== Passage shown ==
I'm hitting very strange failures in the test-suite related to stm / -async-proofs on
in this PR on using a new algorithm to check universes https://github.com/coq/coq/pull/16022/checks?check_run_id=6564335792
What are common sources of incompatibility with the async-mode? I suppose it can be related to the use of side-effects (here we use a marking scheme for nodes in a graph, much like in acyclicGraph.ml) ? @Enrico Tassi maybe you have some idea?
do you mean https://gitlab.com/coq/coq/-/jobs/2496277480 ? similar errors happen randomly with async, I don't know why
Yes I mean that.
Also, I cannot reproduce it locally
rerunning got another similar error https://gitlab.com/coq/coq/-/jobs/2497747558#L2480
This is a typical issue with schedule order of universe constraints.
Depending on the order in which the constraints are added this might change unification.
(it has been happening on master since the dawn of the async test)
that makes no sense, the error in the rerun is
Error: Illegal application:
The term "@eq" of type "forall A : Type, A -> A -> Prop"
cannot be applied to the term
"A" : "Set"
This term has type "Set" which should be coercible to
"Type".
when is Set not <= the Type of eq? note eq is not template poly
This precise error is quite reproducible, it keeps happening.
I can only agree with what was written here.
I have no other insight
If this error happens it seems it would mean there are cases where some check happen between the time some universe u is added to the graph and the time we add the Set <= u constraint. Does this mean that we should enter a kind of critical section when we do that to be safe?
I guess I don't have (anymore, if ever) a good mental model of how the STM deals with delaying of universe checking
My understanding what that the constraint was hardcoded. Is it not true?
I don't think that, in the presence of worker delegation, there is any race.
But data is marshalled, maybe some code uses == too much (wild guess).
I mean Unmarshal(Marshal(Set)) != Set
or the like
Matthieu Sozeau said:
If this error happens it seems it would mean there are cases where some check happen between the time some universe u is added to the graph and the time we add the Set <= u constraint. Does this mean that we should enter a kind of critical section when we do that to be safe?

== Stated task ==
Transcribe the part of the thread on async test failures between "cannot be applied" and "much (wild guess).", inclusive.

== Records supplied ==
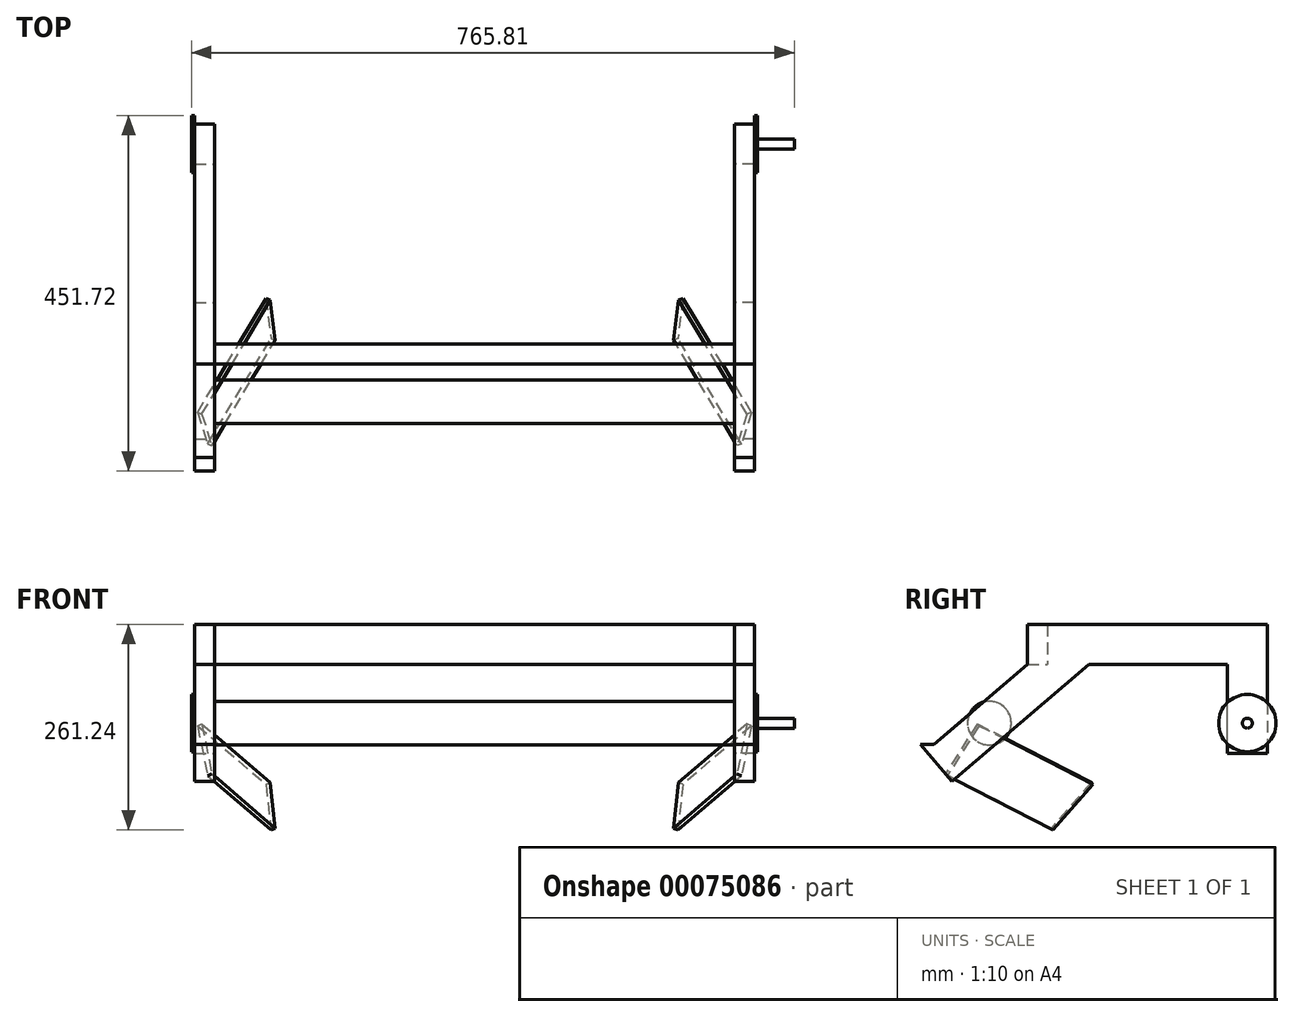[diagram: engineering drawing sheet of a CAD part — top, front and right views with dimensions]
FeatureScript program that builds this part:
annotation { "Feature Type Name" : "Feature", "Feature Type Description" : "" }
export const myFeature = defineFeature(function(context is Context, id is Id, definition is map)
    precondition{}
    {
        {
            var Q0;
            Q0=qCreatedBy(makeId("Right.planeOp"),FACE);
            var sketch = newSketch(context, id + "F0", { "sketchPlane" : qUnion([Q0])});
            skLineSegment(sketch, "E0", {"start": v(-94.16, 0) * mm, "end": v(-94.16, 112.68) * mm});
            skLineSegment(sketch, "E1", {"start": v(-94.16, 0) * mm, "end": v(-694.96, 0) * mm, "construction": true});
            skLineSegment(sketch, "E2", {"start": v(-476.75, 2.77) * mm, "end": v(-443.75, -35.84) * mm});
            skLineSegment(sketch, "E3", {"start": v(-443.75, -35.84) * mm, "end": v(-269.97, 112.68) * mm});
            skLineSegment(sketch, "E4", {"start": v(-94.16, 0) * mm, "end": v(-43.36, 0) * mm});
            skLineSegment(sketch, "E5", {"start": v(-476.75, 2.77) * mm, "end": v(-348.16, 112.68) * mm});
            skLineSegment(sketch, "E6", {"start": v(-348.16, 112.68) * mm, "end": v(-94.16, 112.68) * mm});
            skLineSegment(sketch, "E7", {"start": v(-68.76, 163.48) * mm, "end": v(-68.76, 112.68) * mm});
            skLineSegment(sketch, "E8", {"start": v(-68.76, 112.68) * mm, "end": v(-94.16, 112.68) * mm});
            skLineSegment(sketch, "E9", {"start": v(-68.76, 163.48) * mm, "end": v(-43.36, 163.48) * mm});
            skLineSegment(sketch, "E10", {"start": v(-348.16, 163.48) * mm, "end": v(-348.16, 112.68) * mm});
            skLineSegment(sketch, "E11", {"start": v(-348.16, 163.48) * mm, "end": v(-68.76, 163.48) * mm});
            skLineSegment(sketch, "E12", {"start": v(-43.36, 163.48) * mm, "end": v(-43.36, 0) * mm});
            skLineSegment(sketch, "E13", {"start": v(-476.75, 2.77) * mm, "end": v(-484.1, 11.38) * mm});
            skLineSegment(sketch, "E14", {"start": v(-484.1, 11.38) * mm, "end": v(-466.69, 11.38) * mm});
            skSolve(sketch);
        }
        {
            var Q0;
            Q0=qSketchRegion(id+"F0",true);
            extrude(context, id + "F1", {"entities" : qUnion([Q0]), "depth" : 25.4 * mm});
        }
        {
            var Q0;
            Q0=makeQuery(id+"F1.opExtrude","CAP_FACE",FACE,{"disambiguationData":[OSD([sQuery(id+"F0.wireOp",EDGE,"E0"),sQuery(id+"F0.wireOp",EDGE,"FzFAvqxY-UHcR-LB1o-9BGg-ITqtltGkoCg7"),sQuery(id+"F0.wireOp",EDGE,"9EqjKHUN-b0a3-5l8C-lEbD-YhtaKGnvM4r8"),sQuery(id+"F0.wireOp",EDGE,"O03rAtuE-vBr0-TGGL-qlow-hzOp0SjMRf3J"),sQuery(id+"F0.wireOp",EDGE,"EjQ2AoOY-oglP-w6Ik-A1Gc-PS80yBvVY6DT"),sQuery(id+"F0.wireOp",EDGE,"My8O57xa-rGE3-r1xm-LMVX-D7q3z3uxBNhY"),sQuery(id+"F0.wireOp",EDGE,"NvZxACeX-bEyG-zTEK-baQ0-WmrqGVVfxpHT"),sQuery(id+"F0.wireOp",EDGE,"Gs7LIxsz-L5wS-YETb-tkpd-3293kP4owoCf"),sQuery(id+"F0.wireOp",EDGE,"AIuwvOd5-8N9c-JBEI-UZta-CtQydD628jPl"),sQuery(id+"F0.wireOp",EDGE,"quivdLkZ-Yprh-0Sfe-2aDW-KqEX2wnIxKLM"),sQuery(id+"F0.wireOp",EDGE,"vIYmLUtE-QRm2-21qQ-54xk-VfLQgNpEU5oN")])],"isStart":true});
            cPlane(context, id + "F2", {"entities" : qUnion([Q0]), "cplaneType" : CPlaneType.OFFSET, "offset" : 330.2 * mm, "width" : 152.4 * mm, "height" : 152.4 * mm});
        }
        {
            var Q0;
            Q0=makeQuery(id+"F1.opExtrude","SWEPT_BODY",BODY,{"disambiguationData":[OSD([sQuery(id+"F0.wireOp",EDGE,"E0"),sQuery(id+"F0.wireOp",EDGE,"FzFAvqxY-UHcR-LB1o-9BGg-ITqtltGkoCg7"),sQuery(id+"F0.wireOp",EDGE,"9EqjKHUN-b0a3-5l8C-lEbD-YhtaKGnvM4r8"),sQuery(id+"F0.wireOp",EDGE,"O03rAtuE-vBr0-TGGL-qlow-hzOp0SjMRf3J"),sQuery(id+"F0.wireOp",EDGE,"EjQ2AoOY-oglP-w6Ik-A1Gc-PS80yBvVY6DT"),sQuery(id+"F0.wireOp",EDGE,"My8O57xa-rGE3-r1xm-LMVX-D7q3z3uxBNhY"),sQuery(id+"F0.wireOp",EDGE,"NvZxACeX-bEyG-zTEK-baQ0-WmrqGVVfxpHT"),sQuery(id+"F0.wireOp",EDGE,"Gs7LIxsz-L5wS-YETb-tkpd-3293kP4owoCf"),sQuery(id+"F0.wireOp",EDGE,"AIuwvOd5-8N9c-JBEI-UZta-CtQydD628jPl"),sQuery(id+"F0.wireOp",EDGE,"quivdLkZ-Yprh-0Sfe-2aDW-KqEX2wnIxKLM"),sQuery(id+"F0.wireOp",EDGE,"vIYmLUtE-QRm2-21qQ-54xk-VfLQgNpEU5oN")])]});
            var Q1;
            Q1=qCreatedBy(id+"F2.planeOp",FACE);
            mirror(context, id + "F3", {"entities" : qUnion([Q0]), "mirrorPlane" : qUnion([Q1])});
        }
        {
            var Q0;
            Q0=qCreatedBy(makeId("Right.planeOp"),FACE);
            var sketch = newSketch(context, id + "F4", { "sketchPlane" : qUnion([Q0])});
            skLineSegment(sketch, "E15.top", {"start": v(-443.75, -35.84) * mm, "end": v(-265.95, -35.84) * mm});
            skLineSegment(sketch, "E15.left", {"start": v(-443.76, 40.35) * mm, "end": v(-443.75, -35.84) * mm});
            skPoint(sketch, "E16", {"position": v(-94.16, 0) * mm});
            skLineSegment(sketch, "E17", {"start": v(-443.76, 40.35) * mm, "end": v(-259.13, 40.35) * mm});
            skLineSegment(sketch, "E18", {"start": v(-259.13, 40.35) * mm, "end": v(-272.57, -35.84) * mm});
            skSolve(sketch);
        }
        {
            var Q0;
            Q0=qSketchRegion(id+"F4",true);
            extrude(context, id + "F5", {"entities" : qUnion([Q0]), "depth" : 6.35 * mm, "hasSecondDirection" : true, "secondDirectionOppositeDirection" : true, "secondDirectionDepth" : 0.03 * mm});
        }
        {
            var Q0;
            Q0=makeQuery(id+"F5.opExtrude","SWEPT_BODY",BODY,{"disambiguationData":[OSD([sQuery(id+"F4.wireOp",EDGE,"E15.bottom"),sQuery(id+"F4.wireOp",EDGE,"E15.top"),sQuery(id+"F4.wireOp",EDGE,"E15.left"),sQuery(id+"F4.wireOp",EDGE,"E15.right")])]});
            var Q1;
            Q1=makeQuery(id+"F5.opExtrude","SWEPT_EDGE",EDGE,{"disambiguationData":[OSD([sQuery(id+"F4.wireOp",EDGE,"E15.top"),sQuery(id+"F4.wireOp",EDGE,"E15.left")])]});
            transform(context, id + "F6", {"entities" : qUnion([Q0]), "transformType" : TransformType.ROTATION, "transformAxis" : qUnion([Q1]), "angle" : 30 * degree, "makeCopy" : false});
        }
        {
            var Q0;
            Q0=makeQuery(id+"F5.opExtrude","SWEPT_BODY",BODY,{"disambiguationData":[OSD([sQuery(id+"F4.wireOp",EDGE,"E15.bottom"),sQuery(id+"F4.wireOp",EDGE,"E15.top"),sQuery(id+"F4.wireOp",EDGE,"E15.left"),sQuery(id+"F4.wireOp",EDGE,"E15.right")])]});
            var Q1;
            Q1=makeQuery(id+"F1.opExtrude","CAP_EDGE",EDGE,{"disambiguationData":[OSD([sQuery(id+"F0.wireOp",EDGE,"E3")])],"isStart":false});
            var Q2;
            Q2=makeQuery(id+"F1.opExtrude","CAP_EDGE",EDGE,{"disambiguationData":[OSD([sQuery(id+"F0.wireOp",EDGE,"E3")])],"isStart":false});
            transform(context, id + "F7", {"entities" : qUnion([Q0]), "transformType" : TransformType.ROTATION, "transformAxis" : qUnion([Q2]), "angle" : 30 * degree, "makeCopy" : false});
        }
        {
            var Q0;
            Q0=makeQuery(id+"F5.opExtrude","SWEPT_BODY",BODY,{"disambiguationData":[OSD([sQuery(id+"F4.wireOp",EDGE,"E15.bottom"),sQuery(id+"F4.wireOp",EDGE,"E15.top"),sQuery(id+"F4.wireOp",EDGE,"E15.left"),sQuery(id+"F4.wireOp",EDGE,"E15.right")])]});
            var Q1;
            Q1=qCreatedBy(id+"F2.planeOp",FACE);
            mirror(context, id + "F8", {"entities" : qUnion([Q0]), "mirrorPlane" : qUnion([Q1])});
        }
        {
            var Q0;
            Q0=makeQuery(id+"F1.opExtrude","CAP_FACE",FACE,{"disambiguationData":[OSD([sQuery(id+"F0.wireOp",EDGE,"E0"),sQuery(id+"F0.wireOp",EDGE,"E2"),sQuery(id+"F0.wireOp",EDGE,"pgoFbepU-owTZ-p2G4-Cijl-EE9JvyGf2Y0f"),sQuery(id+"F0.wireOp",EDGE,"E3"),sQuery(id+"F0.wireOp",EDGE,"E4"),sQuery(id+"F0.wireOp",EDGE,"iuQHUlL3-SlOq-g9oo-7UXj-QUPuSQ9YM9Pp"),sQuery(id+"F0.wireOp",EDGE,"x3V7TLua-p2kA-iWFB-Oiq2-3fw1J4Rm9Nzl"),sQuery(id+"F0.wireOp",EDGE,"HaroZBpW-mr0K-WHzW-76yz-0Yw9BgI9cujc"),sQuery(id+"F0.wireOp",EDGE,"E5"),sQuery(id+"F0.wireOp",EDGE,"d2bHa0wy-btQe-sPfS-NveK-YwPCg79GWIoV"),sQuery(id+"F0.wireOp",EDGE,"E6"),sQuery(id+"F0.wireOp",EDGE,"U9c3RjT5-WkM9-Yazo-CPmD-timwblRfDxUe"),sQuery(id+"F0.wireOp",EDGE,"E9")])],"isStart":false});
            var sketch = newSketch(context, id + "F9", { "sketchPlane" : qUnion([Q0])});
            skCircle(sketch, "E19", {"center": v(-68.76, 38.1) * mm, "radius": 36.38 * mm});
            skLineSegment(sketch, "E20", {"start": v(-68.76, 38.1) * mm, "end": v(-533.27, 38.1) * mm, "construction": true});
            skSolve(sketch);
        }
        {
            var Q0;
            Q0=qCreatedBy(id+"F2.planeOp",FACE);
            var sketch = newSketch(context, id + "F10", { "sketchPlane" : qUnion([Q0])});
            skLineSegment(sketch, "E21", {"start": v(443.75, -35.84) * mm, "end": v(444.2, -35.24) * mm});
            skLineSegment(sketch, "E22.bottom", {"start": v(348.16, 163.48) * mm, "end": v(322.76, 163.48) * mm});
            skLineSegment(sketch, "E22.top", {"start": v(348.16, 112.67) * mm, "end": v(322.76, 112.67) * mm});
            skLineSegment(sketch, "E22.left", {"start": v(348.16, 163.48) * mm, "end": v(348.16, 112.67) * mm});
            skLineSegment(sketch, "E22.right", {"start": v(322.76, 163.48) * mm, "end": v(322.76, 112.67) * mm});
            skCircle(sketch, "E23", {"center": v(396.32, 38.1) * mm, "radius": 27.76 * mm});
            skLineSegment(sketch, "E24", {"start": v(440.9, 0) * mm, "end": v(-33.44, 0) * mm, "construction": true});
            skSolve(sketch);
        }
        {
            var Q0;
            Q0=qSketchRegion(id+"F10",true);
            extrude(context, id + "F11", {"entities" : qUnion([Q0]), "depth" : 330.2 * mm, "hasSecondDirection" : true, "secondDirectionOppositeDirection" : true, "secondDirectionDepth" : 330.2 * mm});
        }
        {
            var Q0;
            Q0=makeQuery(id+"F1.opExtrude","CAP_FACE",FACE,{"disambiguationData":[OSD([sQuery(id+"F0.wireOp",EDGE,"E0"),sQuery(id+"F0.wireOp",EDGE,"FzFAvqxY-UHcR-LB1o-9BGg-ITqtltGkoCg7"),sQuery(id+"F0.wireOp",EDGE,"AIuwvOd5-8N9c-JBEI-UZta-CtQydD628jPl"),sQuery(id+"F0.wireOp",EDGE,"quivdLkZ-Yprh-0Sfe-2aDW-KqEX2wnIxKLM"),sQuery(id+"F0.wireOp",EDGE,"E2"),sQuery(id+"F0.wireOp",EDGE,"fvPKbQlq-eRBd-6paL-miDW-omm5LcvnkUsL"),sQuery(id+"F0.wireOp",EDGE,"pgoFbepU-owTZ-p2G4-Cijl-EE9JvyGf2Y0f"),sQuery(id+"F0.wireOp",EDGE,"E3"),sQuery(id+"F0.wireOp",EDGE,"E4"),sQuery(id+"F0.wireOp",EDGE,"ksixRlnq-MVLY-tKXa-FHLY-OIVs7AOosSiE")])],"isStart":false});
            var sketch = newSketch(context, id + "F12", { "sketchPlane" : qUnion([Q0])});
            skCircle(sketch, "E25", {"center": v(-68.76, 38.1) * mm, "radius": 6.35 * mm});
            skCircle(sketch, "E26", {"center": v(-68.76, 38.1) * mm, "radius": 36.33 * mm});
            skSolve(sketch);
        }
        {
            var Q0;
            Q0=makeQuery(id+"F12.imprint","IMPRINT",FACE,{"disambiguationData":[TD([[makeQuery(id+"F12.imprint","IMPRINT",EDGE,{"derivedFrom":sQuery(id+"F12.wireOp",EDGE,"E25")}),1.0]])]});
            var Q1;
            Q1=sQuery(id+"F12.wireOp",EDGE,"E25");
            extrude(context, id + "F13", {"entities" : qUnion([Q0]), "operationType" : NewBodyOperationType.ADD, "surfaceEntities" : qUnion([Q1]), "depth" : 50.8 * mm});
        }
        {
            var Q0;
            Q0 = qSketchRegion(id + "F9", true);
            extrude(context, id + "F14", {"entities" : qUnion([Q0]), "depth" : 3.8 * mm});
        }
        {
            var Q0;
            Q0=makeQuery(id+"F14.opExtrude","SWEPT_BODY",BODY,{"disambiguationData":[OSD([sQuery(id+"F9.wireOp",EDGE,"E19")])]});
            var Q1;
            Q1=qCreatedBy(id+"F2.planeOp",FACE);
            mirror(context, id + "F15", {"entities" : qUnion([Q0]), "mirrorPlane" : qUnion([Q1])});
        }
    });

== The response ==
cannot be applied to the term
"A" : "Set"
This term has type "Set" which should be coercible to
"Type".
when is Set not <= the Type of eq? note eq is not template poly
This precise error is quite reproducible, it keeps happening.
I can only agree with what was written here.
I have no other insight
If this error happens it seems it would mean there are cases where some check happen between the time some universe u is added to the graph and the time we add the Set <= u constraint. Does this mean that we should enter a kind of critical section when we do that to be safe?
I guess I don't have (anymore, if ever) a good mental model of how the STM deals with delaying of universe checking
My understanding what that the constraint was hardcoded. Is it not true?
I don't think that, in the presence of worker delegation, there is any race.
But data is marshalled, maybe some code uses == too much (wild guess).